Container for record to route traffic to domain & its sub domain

  • $.50 per year
  1. Public Hosted Zone:

    Hold record for route traffic on Internet

    • Resolve anyone to query public resources
  2. Private Hosted Zone:

    Hold record to route traffic in VPC(private domain name)

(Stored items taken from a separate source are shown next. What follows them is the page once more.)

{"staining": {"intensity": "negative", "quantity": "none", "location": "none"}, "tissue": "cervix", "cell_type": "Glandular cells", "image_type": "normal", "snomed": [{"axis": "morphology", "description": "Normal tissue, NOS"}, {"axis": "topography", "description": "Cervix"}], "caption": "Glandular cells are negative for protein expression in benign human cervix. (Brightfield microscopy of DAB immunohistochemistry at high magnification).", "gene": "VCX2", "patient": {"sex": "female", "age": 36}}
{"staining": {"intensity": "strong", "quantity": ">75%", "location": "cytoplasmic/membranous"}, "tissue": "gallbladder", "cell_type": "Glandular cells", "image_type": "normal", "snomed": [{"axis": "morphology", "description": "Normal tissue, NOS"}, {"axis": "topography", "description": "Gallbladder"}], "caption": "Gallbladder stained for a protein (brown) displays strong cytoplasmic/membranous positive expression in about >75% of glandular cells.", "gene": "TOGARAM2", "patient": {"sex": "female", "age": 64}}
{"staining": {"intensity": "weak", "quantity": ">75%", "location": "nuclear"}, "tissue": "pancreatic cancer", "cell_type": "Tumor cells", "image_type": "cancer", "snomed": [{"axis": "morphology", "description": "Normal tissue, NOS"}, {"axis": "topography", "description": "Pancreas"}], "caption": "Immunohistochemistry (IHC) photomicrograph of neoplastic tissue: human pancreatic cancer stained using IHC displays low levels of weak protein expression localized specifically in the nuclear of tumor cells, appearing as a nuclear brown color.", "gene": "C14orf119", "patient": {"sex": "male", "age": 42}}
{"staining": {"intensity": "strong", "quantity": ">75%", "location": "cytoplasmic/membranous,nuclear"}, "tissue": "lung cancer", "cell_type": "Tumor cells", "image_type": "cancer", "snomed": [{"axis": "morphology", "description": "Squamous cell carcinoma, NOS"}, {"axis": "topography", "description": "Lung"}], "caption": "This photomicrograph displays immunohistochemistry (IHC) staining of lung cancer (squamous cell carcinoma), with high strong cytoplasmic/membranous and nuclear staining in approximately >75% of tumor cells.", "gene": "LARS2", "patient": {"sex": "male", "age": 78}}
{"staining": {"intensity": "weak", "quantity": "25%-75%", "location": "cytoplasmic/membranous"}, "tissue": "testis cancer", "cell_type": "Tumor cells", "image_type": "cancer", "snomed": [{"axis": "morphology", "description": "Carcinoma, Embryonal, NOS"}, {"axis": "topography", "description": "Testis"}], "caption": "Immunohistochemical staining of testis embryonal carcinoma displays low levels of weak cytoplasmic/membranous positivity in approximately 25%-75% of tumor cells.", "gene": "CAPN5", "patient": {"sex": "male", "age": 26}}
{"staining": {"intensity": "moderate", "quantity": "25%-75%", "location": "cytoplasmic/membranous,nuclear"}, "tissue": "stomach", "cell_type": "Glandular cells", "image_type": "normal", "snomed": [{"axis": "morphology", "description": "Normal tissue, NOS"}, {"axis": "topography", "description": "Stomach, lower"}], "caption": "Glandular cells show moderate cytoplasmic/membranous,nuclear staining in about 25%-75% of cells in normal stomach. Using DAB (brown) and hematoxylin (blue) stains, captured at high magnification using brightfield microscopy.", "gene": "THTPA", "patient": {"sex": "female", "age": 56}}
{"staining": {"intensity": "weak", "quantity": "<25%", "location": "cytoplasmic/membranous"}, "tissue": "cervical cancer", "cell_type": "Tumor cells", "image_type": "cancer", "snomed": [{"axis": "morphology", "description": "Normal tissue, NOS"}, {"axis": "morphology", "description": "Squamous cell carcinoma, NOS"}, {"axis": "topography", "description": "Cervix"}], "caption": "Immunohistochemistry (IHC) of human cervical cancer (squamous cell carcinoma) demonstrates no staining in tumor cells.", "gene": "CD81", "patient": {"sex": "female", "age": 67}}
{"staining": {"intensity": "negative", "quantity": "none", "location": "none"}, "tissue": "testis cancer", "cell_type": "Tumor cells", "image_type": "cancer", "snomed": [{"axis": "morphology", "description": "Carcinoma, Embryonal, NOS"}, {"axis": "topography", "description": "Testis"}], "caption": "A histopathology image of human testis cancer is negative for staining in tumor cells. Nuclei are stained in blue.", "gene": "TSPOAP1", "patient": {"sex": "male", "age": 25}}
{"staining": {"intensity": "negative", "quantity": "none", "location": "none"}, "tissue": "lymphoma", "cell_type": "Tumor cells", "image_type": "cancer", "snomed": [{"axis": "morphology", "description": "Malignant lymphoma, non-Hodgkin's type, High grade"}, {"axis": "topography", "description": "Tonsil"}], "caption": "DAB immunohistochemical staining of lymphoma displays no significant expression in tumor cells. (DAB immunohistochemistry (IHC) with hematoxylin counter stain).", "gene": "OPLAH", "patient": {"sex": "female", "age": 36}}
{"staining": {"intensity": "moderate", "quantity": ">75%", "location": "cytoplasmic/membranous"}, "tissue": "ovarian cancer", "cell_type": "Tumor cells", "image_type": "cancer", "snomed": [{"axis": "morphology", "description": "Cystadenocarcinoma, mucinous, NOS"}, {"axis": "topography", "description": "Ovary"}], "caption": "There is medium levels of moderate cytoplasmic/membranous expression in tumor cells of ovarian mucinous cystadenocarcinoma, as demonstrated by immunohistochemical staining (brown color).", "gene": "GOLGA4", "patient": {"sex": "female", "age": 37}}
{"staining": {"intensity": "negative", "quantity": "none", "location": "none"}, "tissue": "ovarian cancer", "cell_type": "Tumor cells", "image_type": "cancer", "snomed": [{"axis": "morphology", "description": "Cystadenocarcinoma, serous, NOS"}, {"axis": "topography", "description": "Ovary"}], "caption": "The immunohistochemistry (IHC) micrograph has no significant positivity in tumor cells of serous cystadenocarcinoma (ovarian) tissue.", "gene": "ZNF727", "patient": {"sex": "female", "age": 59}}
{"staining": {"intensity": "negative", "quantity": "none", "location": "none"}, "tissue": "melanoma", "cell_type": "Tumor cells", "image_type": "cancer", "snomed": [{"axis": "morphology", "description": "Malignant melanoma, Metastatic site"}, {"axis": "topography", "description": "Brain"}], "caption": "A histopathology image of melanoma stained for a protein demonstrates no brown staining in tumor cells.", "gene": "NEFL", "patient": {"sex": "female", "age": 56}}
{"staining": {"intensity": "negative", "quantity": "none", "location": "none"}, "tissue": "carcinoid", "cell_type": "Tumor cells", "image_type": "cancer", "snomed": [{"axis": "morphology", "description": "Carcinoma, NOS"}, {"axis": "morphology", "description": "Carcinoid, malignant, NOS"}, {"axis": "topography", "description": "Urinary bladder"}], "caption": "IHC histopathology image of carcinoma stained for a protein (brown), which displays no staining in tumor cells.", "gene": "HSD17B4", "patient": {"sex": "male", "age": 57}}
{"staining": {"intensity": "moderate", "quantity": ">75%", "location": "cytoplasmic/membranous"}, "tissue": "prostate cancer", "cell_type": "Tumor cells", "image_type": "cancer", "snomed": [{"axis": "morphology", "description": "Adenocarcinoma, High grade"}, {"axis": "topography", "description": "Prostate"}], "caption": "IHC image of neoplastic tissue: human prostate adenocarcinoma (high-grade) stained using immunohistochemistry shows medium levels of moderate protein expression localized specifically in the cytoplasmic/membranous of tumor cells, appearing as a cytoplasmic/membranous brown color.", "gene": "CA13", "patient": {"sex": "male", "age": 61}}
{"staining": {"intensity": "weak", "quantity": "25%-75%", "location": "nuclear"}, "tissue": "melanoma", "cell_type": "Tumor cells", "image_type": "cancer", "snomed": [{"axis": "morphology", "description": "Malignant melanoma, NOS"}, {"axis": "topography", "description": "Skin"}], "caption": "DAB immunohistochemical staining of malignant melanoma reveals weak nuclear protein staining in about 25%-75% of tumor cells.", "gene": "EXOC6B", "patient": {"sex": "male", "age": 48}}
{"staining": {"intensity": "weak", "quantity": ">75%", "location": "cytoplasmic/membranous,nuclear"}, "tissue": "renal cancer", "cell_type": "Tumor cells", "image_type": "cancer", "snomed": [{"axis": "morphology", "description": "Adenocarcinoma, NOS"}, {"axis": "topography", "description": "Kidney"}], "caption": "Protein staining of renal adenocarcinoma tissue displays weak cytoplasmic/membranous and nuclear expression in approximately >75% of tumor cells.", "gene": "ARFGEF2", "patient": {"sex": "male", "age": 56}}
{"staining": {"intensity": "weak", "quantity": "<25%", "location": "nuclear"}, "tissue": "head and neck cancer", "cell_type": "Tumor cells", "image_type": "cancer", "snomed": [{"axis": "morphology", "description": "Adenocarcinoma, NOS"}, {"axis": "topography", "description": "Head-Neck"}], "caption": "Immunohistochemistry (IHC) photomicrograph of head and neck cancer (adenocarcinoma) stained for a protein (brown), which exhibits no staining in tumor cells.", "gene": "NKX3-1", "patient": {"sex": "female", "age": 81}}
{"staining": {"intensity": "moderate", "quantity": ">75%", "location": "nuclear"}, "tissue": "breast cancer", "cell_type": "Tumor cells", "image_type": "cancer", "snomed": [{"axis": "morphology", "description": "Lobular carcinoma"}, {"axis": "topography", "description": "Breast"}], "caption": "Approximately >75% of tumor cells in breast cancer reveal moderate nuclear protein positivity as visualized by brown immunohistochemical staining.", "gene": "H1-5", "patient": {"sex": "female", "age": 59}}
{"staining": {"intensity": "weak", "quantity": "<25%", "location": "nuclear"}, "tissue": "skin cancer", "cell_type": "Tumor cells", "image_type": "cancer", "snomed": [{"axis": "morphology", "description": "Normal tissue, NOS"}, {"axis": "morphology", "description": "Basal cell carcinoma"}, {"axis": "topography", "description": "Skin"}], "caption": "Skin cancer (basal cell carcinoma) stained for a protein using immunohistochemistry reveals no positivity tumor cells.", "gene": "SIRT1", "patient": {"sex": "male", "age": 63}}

    • Resolve Private cloud resources

Record TTL

Cache period for DNS record on client side to reduce load on DNS server

  • Low TTL = More Request on route 53
  • High TTL = Outdated record on Client side

Route 53 Health Check 🩺

Route traffic to Healthy DNS server based on health of server

  • Check Health of Public Resources
  • Help with AUtomated DNS Failover

1. Monitor DNS Endpoint

Do HTTP request to estimate health of resource

  • 15 Health checker send request to check response code 2XX or 3XX
  • Threshold (3 default)
  • Protocols: HTTP/S, TCP
  • Interval for health check: 30 Sec Default (10Sec at high cost)
  • Checker can parse 5120 byte of response
  • Resource Must Allow End point request from Route 53

2. Monitor other Health checks

Combine health check of child

  • Can monitor upto 256 Child Health check
  • Can use AND, OR, NOT to define condition

3. Monitor Cloudwatch Alarms

Use Cloud Watch Metrics to set cloud watch alarm for health checker

  • Check Health of Private resource

Routing Policy

How Route 53 respond to DNS queries

1. Simple Routing Policy:

Direct connection to Route 53

  • if more than 1 response returned from DNS server than Client choose randomly
  • 🩺 No Health check

2. Weighted Routing Policy: Load Balance

Direct traffic to end points based on Weight of EC2 Instance to balance load

  • 🩺 Can be associated with Health check
  • Weight of 0 = no traffic
  • All Weight 0 = Equal traffic to all Nodes
  • Weight sum not need to be 100

3. Latency Routing Policy: Minimize latency

Direct Traffic based on Latency

  • 🩺 Can be associated with Health check

4. Failover Routing Policy: Help Disaster Recovery

Route based on health check to route traffic to healthy resource

  • 🩺 Can be associated with Health check

5. Geolocation DNS

Routing based on location of user to localize an app

  • 🩺 Can be associated with Health check
  • Default record in case no match found

6. GeoProximity

Routing based on location of user & resource

  • Shift traffic to resource based on Bias value(-99,+99)
  • High Bias Value (1, 99) more traffic
  • Negative Bias (-1, -99) Value less Traffic

7. Multi Value

Can return Multiple resources based on health check

  • Can return upto 8 Resources
  • 🩺 Can be associated with Health check
  • Return Healthy Instances
  • Client can check record from Multi Values returned

Traffic Flow

Visual Editor to create complex Routing Tree

  • Can be converted to traffic flow policy
  • Can apply different rules in Editor
  • Can be versioned

Infrastructure Management

System Manager(SSM)

mange EC2 on scale

AWS System Manager

Ops Works:

Configuration management service that provides managed instances of Chef and Puppet.

  • Managed Chef & puppetto perform server setup & perform repetitive tasks
  • Alternate to AWS SSM

AWS Resource Access Manager (AWS RAM)

helps you securely share AWS resources within organization or organizational units (OUs) and with AWS Accounts.

  • You can also share resources with IAM Roles and IAM Users.